— Знаю… — Полковник внутренней службы Негода взлетел по служебной лестнице неимоверно быстро. Был замом в обычной колонии, к тому же на периферии. И неожиданно его переводят начальником колонии в город. А примерно через год провожают на пенсию начальника управления исправительных наказаний (УИН), и Негода выдвигается на эту должность. А теперь он не только начальник УИНа, но и заместитель генерала Махинова.
— Вот ведь как иным светит фортуна, — не удержался я.
— Да-а, светит… Об этом мы еще поговорим. Дело сейчас совсем в другом. Гребенкину удалось собрать немалую информацию по преступной деятельности Негоды. Подсадки как к Сагунову — не единичны. Кончались обычно смертью соседа по камере. Кроме того, практикуется расконвоирование заключенных, причем не каких-нибудь там обычных "зеков", а убийц, — и на работу за пределами зоны.
— Постой-постой! Что, расконвоировали рецидивистов?!
— Вот именно. А некоторых еще и досрочно освобождали из колоний. Можешь себе представить, что они творили на воле. Безусловно, делается это не за красивые глазки, а за подношения, которые нашему брату и не снились.
— Так надо же эту сволочь изобличить, сколько можно! Он же всех нас позорит!
— Не торопись, дело не такое простое, как кажется. Владлен Эммануилович Гребенкин, пока мы катались то в Сибирск, то в Москву, сумел собрать на Негоду кое-какие материалы. По ним можно судить, что покровители хотели перевести его в Каменогорск еще раньше. Но тогда не получилось: руководство УВД не поддержало.
— Так кто же они, эти покровители, если не секрет?
— Для тебя не секрет. Это заместитель губернатора области Сливкин Николай Николаевич. Личность весьма колоритная: строится, живет с размахом, причем большим. А еще — брат Негоды, управляющий каменогорским Промстройбанком. Его прозвали "Кремнем", видно, потому, что получить у него ссуду рядовому человеку невозможно. Но то рядовому. А так — он знает, кому и за что выделить ссуду; у Гребенкина есть факты. Затем, как известно, сменилась областная и городская власть… — Терехов, вздохнув, замолчал.
— И что же?
— А то, что теперь провернуть назначение Негоды им удалось.
— Значит, Малахов… — начал я, но Терехов перебил:
— Значит, он тоже ответственен за дела своего зама. Он не препятствовал и взлету Негоды по служебной лестнице, хотя не мог не догадываться, почему того так усиленно тянули в областной центр.
— Но что же тогда не предпринимать со своей стороны никаких мер?
— Вот этого я пока, Денис, сказать не могу… Слушай, давай закругляться.
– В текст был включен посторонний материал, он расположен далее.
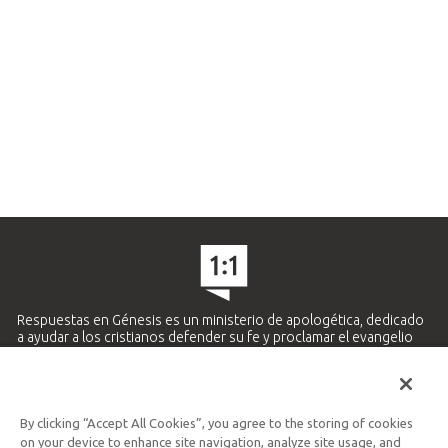
Respuestas en Génesis es un ministerio de apologética, dedicado
a ayudar a los cristianos defender su fe y proclamar el evangelio
de Jesucristo.
APRENDE MÁS
By clicking “Accept All Cookies”, you agree to the storing of cookies
Ministerio Hispano y Latinoamericano
on your device to enhance site navigation, analyze site usage, and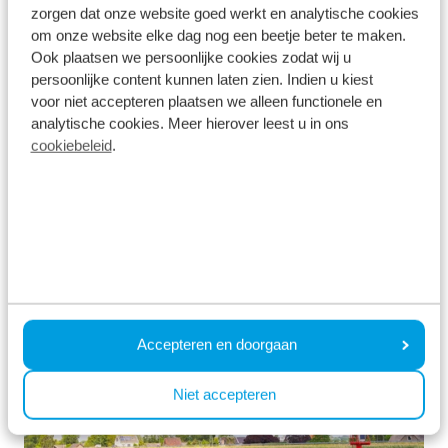
zorgen dat onze website goed werkt en analytische cookies
Over het park
om onze website elke dag nog een beetje beter te maken.
Ook plaatsen we persoonlijke cookies zodat wij u
Parc de IJsselhoeve is een waterrijk vakantiepark
persoonlijke content kunnen laten zien. Indien u kiest
in Nieuwerkerk aan den IJssel. Het vakantiepark
voor niet accepteren plaatsen we alleen functionele en
grenst aan de rivier de IJssel en Park Hitland, een
analytische cookies. Meer hierover leest u in ons
prachtig natuurgebied met een landelijk en open
cookiebeleid
.
karakter. Door de ligging is Parc de IJsselhoeve de
ideale uitvalsbasis om volledig tot rust te komen,
bijvoorbeeld na een bezoek aan Rotterdam. Dit
maakt de omgeving dan ook zeer populair voor
het kopen van een vakantiewoning. U profiteert
dan ook van een vast gegarandeerd
nettorendement bij aankoop voor volledige
Accepteren en doorgaan
verhuur.
Niet accepteren
Populaire locatie: beperkt aanbod
beschikbaar.
Professionele verhuur- en beheerservice.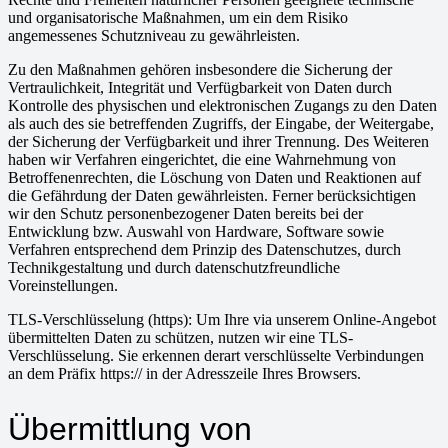
und organisatorische Maßnahmen, um ein dem Risiko
angemessenes Schutzniveau zu gewährleisten.
Zu den Maßnahmen gehören insbesondere die Sicherung der
Vertraulichkeit, Integrität und Verfügbarkeit von Daten durch
Kontrolle des physischen und elektronischen Zugangs zu den Daten
als auch des sie betreffenden Zugriffs, der Eingabe, der Weitergabe,
der Sicherung der Verfügbarkeit und ihrer Trennung. Des Weiteren
haben wir Verfahren eingerichtet, die eine Wahrnehmung von
Betroffenenrechten, die Löschung von Daten und Reaktionen auf
die Gefährdung der Daten gewährleisten. Ferner berücksichtigen
wir den Schutz personenbezogener Daten bereits bei der
Entwicklung bzw. Auswahl von Hardware, Software sowie
Verfahren entsprechend dem Prinzip des Datenschutzes, durch
Technikgestaltung und durch datenschutzfreundliche
Voreinstellungen.
TLS-Verschlüsselung (https): Um Ihre via unserem Online-Angebot
übermittelten Daten zu schützen, nutzen wir eine TLS-
Verschlüsselung. Sie erkennen derart verschlüsselte Verbindungen
an dem Präfix https:// in der Adresszeile Ihres Browsers.
Übermittlung von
Продолжим, если не возражаешь, вечером, когда никто не будет мешать. Да и к Грузнову запросто опоздать можем…
Часть третья Дикий рынок
I
Парамошкин с женой Ириной перебрался в Каменогорск с мечтой обустроить жизнь не то что бы шикарно, а хотя бы более или менее прилично. Считал, что у него для этого всего, кроме денег, достаточно. Ну, почему, собственно, он должен жить хуже других или прозябать где-нибудь в деревенском закутке? Как мужик — силен, да и внешне недурен, кроме того, у него золотые руки. Спасибо родителям. А главное — есть огромное желание не влачить полунищенское существование, не считать копейки и не ловяжить в долг. Как все это до чертиков опостылело! Хватит, намыкался, наскитался со своей красавицей супругой.
Перед ним стояли две задачи: найти жилье и устроиться на какую-нибудь неплохую работу. С жильем в Каменогорске повезло: сняли квартиру у одинокой старушки — в частном доме на берегу водохранилища. Квартплата божеская, да и дом почти в самом центре города. Жене место пришлось по душе.
А вот с работой не получалось.
Объехал всех, кого знал и на кого мог рассчитывать. Кое-какие варианты поначалу были, но все же это такая хилота, что всерьез не принималось. Он-то думал, что его, Парамошкина, в Каменогорске ждут не дождутся, что толковые предложения посыпятся со всех сторон. А это просто издевательство — идти работать на учительские полставки! Да как же он будет после этого жене в глаза глядеть! Нет, научительствовался, хватит!
Один влиятельный знакомый предложил поработать в службе охраны коммерческого банка. "Спортсмен, владеешь оружием и всякими там приемами, такие как раз и нужны". По дурости отказался. Не хватало, мол, еще торчать на всеобщем обозрении в пятнистой форме. Потом жалел, но поздно, блатное место уже было занято.
Деньги за проданный гараж между тем таяли. Все чаще считали их с женой и думали, что скоро вообще жить не на что будет. Ругал себя уже и за отказ от учительства — все какая-никакая была бы зарплата. Нет же, хотел журавля в небе ухватить, а синицу, дуралей, упустил.